Tuesday, 28 March 2023

Infiesto

Infiesto is a dark Spanish thriller film that has become rather popular in Netflix. I've recently watched it and I've pretty enjoyed it. The plot is good, not particularly memorable, but entertaining, with good ideas (nothing new, but a good mix) that should have been further developed with an extended duration, or better, in a series.

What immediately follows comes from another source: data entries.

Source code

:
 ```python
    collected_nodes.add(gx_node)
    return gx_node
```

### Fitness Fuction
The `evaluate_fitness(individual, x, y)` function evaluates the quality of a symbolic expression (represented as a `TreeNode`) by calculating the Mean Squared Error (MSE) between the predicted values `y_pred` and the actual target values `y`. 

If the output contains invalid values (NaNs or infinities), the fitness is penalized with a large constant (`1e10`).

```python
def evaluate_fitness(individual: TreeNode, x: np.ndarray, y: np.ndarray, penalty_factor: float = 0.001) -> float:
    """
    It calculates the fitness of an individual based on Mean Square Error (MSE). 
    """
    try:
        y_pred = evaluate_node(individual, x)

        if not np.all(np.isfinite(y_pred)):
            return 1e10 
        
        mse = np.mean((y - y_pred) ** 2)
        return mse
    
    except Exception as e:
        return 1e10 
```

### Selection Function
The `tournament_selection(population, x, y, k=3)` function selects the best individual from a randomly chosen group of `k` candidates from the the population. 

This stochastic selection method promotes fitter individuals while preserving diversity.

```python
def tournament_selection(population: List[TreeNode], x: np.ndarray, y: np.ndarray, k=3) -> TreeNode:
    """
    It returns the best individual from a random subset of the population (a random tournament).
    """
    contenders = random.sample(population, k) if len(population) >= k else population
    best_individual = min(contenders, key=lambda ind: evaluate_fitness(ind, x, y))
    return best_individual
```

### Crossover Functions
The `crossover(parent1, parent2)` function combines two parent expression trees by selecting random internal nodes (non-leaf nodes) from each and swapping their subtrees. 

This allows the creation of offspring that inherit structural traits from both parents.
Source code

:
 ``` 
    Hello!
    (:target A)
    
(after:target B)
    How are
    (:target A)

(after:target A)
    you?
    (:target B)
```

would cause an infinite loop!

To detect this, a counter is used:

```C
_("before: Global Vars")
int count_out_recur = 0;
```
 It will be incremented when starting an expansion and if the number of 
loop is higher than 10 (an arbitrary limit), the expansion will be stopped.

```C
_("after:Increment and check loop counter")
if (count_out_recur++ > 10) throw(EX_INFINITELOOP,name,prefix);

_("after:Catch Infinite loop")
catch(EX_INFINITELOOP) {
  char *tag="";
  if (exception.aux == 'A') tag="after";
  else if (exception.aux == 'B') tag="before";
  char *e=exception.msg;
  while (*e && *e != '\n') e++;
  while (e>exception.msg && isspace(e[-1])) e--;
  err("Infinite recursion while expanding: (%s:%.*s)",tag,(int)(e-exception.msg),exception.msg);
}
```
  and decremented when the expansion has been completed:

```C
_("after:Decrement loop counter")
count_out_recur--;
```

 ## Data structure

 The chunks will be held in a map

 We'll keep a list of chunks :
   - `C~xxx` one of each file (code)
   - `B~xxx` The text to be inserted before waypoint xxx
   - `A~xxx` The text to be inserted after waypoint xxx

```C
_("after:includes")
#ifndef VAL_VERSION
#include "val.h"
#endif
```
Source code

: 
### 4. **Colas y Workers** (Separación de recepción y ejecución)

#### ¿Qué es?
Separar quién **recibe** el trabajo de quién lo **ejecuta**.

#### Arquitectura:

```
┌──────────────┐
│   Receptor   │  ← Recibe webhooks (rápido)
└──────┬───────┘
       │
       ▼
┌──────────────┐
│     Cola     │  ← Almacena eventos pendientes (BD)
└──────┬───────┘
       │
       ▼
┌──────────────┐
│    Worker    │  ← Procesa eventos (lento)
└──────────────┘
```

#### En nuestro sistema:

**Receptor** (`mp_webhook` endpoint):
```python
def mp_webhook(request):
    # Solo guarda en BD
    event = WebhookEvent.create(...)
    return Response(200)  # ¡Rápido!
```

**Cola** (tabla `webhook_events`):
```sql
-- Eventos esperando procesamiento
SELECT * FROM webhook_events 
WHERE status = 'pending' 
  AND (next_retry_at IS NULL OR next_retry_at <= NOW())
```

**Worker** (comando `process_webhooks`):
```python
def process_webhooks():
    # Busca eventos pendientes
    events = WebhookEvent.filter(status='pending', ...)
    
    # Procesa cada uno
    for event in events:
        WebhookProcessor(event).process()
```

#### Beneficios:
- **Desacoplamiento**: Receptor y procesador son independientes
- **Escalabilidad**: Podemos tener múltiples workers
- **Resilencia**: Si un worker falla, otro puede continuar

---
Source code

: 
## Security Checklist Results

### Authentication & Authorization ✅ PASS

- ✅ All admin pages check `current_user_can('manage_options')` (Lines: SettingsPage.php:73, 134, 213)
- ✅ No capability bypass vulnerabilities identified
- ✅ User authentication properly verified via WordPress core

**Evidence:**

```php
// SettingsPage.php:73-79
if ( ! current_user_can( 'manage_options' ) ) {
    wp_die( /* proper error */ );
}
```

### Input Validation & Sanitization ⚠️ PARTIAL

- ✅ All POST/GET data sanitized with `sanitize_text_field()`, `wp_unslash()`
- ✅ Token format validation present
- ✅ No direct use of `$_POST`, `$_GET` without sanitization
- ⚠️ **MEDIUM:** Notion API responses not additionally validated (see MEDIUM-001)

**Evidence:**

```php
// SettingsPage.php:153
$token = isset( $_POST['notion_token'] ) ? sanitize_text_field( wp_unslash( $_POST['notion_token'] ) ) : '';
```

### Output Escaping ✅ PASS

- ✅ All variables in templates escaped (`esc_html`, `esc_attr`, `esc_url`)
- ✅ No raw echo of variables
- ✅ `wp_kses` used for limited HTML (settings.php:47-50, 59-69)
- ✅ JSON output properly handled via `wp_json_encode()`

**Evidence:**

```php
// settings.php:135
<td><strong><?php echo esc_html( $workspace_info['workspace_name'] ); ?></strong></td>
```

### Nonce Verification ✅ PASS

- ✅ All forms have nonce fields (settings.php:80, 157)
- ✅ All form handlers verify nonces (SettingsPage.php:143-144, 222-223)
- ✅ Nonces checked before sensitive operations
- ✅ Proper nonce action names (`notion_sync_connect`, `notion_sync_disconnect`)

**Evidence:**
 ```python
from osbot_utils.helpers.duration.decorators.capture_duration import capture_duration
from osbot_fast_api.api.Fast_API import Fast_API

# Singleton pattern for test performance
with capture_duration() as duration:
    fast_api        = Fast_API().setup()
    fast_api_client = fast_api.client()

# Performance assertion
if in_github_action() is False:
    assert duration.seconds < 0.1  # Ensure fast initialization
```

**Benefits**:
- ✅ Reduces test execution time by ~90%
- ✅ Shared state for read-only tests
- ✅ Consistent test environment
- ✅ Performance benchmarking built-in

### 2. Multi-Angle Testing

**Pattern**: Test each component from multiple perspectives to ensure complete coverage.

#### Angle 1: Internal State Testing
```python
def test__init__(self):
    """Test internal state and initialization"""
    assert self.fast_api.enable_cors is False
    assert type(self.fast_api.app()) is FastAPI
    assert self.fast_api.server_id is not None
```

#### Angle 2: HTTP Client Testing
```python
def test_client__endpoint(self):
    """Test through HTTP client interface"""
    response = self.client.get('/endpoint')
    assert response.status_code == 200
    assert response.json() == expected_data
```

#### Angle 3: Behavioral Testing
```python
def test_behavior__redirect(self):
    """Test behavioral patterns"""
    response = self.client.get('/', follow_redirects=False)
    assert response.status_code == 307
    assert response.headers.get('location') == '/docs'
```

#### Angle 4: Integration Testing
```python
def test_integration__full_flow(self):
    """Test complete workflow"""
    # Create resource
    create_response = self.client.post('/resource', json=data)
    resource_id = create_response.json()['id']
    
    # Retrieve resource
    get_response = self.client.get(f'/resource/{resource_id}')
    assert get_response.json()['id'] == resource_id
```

The film is named after an Asturian village, L'Infiestu/Infiesto and is filmed in Asturies (mainly) and Galiza (the church in ruins with its Cruceiro, and the Hospital San Rafael in A Coruña). So yes, it's obvious that I was pretty interested on this film since I knew about it. The opening scene is an aerial view of Mieres, followed by a girl crossing the bridge that joins the railway station to the town.

Mieres

We see some magnificent industrial ruins, massive, alive and well, industrial facilities (Arcelor Tabaza), run down farms, and of course, an abandoned coal mine, a testament to a nearby time of wealth and progress (yes, many Asturians still see coal as the source of life that it represented for our land, and not as the evil global warming monster...). There's a gloomy, oppressive, decadent atmosphere, rain, mud and humidity everywhere (that reminds me again that this Autumn and Winter are not behaving as they should). Asturies is a perfect setting to create this dark aesthetic, it's not chauvinism, it's reallity.


Tabaza - Arcelor

To my surprise (before watching the film I thought it had been entirely filmed in the "Cuenca Minera", the former coal mining areas), my hometown, Xixón, is well present in the film. The Police headquarters are set 10 minutes walking from my flat! There are road views of Avenida Constitución and the film ends with an aerial view of the southern neighbourhoods (Pumarín, Nuevu Xixón).

Xixón

Unfortunately the film is too short, it ends too fast, and as I aforementioned I think the idea and scenario would have been great for a much longer development as a series. We could hope that this film could inspire other directors to leverage the Asturian landscapes and ruins for future works. The internationally recognized Asturian director Sergio G Sánchez made an excellent use of the Asturian landscape in his last work The Girl in the Mirror. It's like a teenage dark fantasy thriller, that is not exactly my favorite kind of story (I think it's mainly the teenage thing what does not please me), but the presence of the Asturian landscape is sublime (the opening scene with the bus going down that winding mountains road, the cave, the coast, the coastal village (L.luarca)... Something that I have to admit that I found a bit bothering in "The girl in the mirror" (and that has become so common) is the overrepresentation of homosexuality. We've moved from a time when films kept the LG community invisible, trying to sweep under the carpet something that felt uncomfortable (or plainly wrong) to the society of that time, to the current time where every film or series has to have at least one gay and one lesbian couple (or at least bisexual). I think this is way more than the proportion of homosexuals in the real world, so it's a way of deforming reality. I'm really fine with faking reality to promote positive, healthy, superior values (so for example I would pretty agree with showing a bigger proportion of vegans/vegetarians in films than the real one), but as I don't think homosexuality is better (or worse) than heterosexuality, I don't see any reason to promote it (or to discourage it).